Linsolve DOES work, IF you use it properly. If not, well, garbage in, garbage out. You cannot use a piece of software without putting the inputs to it in the form it expects.
Apparently you are telling us that {u1, f2, f3} are known? Therefore, I expect that the real unknowns are {u2, u3, f1}?
And what can you possibly mean by "boundary conditions"? Boundary conditions are meaningless in terms of a linear system of equations. You may be thinking of them as pieces of information from whatever problem this system ofequations comes from. But in context of a stsyem of equations, they are just known values. The ykey is a KNOWN value versus something unknown.

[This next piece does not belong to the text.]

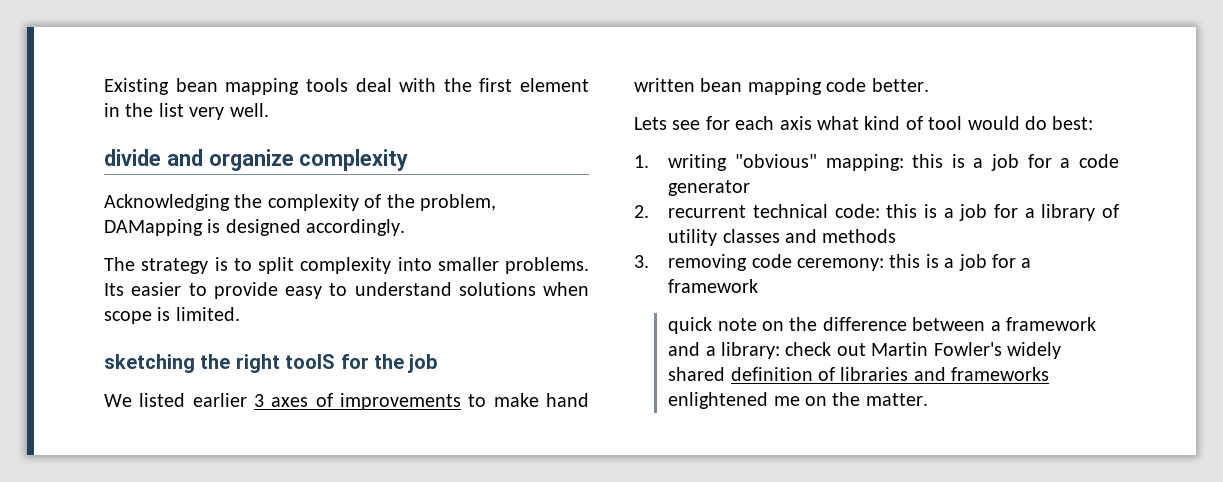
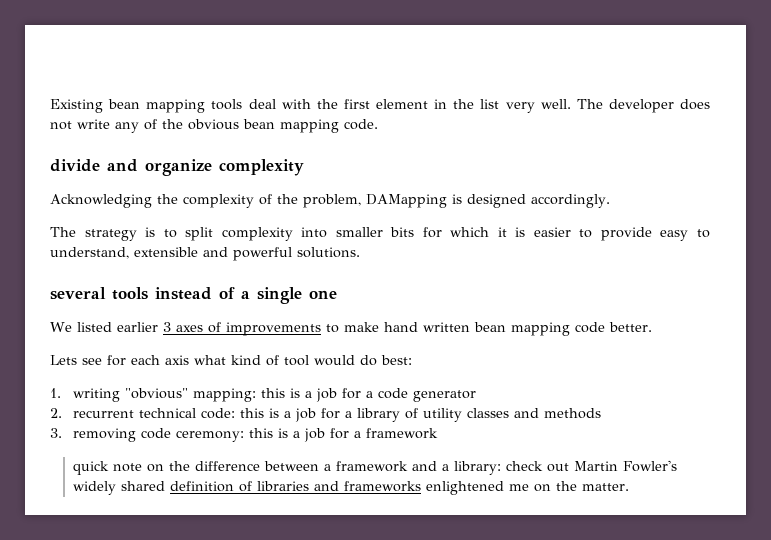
(269, 110) none -> [576,99,710,113] [50,119,378,133] The developer does not write any of the obvious bean mapping code.
[505,257,589,274] [104,283,124,296] problems. Its -> [390,227,526,238] bits for which it is
[354,282,589,296] [104,307,240,324] [104,354,438,373] understand solutions when scope is limited. // sketching the right toolS for the job -> [50,247,360,261] [50,287,337,304] understand, extensible and powerful solutions. // several tools instead of a single one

Are a1, a2 known values? Since you have not given them to us,, nor the values of the knowns, thus u1,f2,f3, I'll just solve it using symbolic tools.
syms a1 a2
A = [a1, -a1, 0; -a1, a1+a2, -a2; 0, -a2, a2]
Now, you want to solve the linear system for the unknowns u2,u3,f1. We can use symbolic computations.
syms u1 u2 u3 f1 f2 f3
sol = solve(A*[u1;u2;u3] == [f1;f2;f3],u2,u3,f1)
sol =
struct with fields:
u2: [1×1 sym]
u3: [1×1 sym]
f1: [1×1 sym]
sol.u2
ans =
(f2 + f3 + a1*u1)/a1
sol.u3
ans =
(a1*f3 + a2*f2 + a2*f3 + a1*a2*u1)/(a1*a2)
sol.f1
ans =
- f2 - f3
However, you COULD have used linsolve, IF you formulated and rearranged the system of equations properly. Be careful, because A is a singular matrix. Just restucture the problem so that all of your unknowns are in one vector, multiplied by a matrix. Put all of the known information on the right hand side.
That your problem does not match linsolve just means you need to move the information around. You have these equations:
a1*u1 -a1*u2 = f1
-a1*u1 + (a1+a2)*u2 -a2*u3 = f2
-a2*u2 + a2*u3 = f3
A simple rule when you want to solve such a system of equations is to move everything you know to one side of the equalities, and everything you don't know to the other side. See how it works here. u1 is known. So move those terms to the right of the equality. f1 is unknown. So move it to the left side.
-f1 -a1*u2 = a1*u1
(a1+a2)*u2 -a2*u3 = f2 + a1*u1
-a2*u2 + a2*u3 = f3
Surely, you would agree I have done what the rule tells me to do? Now solve that, using linsolve, if you wish. We will need to factor out the unknowns into a vector.
Ahat = [-1,-a1,0; 0,a1+a2,-a2; 0,-a2,a2];
RHS = [a1*u1;f2+a1*u1;f3];
% The unknowns will be in a vector, in this order: [f1;u2;u3]
unknowns = linsolve(Ahat,RHS);